◆ **Instructions to follow**
Leaving out all images, write out the records that follow exactly.

◆ **Provided material**
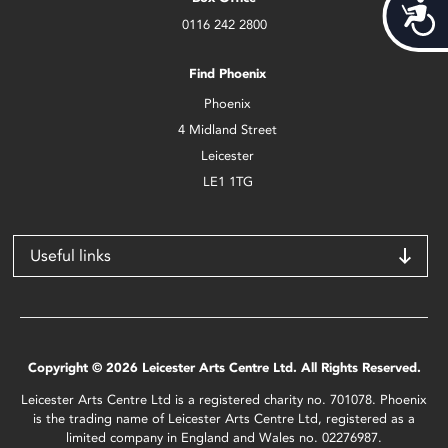
Acces
0116 242 2800
Find Phoenix
Phoenix
4 Midland Street
Leicester
LE1 1TG
Useful links
Copyright © 2026 Leicester Arts Centre Ltd. All Rights Reserved.
Leicester Arts Centre Ltd is a registered charity no. 701078. Phoenix
is the trading name of Leicester Arts Centre Ltd, registered as a
limited company in England and Wales no. 02276987.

◆ **Response to the task**
Acces
0116 242 2800
Find Phoenix
Phoenix
4 Midland Street
Leicester
LE1 1TG
Useful links
Copyright © 2026 Leicester Arts Centre Ltd. All Rights Reserved.
Leicester Arts Centre Ltd is a registered charity no. 701078. Phoenix
is the trading name of Leicester Arts Centre Ltd, registered as a
limited company in England and Wales no. 02276987.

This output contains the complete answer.